— BEGIN Document extract —
Sir, thank you for taking some time to speak with us today.
Lt Gen Harding:
You bet. It’s an honor and a privilege, I’m glad to be here.
Maj Hanrahan:
Lieutenant General Harding, the son of an Air Force officer and grandson of a Naval officer, entered the Air Force with a direct commission in 1980. From there, he served in a variety of assignments as a judge advocate, to include serving six assignments as a Staff Judge Advocate at the Unified Command, Major Command, Numbered Air Force, and Wing levels, to Commander of Air Force Legal Operations Agency at Bolling Air Force Base in Washington D.C.
Then in February 2010, General Harding was appointed as The Judge Advocate General of the United States Air Force, or TJAG, where he served for the next four years until 2014, as the highest ranking uniformed attorney in the Air Force and the principal legal advisor to the Secretary of Air Force, the Air Force Chief of Staff, and all officers subordinate to them, where he led over 4,400 uniformed and civilian lawyers, paralegals, and legal support personnel.
During his tenure as TJAG, he helped implement numerous initiatives, including the service award winning Special Victims' Counsel program, which we’ll talk about today that provides victims of sexual assault with independent legal counsel. General Harding also led a development for writing the Air Force directive, the Air Force instruction on standards of conduct, improved the legal assistance training program, created and implemented the certification program for Air Force prosecutors and defense counsel to represent their clients without the assistance of a senior trial counsel, and created the training and readiness office for the Air Force JAG Corps, among numerous other initiatives. Currently, General Harding is retired and lives with his wife, Linda, in Columbia, Missouri.
— END Document extract —
— BEGIN Extracted material —
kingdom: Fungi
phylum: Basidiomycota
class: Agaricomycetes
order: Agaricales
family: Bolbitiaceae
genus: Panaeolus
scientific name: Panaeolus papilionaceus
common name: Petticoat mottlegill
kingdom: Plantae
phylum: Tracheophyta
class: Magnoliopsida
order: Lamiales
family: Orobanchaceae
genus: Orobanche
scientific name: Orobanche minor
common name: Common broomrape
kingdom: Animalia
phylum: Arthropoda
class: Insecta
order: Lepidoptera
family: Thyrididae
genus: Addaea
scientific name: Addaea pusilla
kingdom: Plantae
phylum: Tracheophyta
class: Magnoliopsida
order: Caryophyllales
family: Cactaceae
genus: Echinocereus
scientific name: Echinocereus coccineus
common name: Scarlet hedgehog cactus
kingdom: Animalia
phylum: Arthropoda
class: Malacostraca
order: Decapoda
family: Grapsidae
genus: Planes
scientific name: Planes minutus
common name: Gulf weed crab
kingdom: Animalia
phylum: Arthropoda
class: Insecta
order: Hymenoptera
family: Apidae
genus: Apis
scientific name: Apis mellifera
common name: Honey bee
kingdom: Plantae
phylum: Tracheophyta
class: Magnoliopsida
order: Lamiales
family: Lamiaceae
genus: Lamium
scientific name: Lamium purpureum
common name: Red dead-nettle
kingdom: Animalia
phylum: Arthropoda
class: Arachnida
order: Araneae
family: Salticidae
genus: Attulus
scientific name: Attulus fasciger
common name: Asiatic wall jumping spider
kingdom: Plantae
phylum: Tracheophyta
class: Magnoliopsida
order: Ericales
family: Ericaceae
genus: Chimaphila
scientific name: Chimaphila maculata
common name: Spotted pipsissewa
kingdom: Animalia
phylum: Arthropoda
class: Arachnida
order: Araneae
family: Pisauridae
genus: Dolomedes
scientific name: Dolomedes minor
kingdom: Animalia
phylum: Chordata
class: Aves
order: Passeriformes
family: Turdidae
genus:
— END Extracted material —
▸ **Task requirements**
1) Translate this sentence from the Harding interview transcript into Spanish: "Currently, General Harding is retired and lives with his wife, Linda, in Columbia, Missouri."
2) Reproduce the passage of the Harding interview transcript starting at "During his tenure" and ending at "in Columbia, Missouri.".

▸ **Results of the exercise**
1) Actualmente, el general Harding está jubilado y vive con su esposa, Linda, en Columbia, Misuri.

2)
During his tenure as TJAG, he helped implement numerous initiatives, including the service award winning Special Victims' Counsel program, which we’ll talk about today that provides victims of sexual assault with independent legal counsel. General Harding also led a development for writing the Air Force directive, the Air Force instruction on standards of conduct, improved the legal assistance training program, created and implemented the certification program for Air Force prosecutors and defense counsel to represent their clients without the assistance of a senior trial counsel, and created the training and readiness office for the Air Force JAG Corps, among numerous other initiatives. Currently, General Harding is retired and lives with his wife, Linda, in Columbia, Missouri.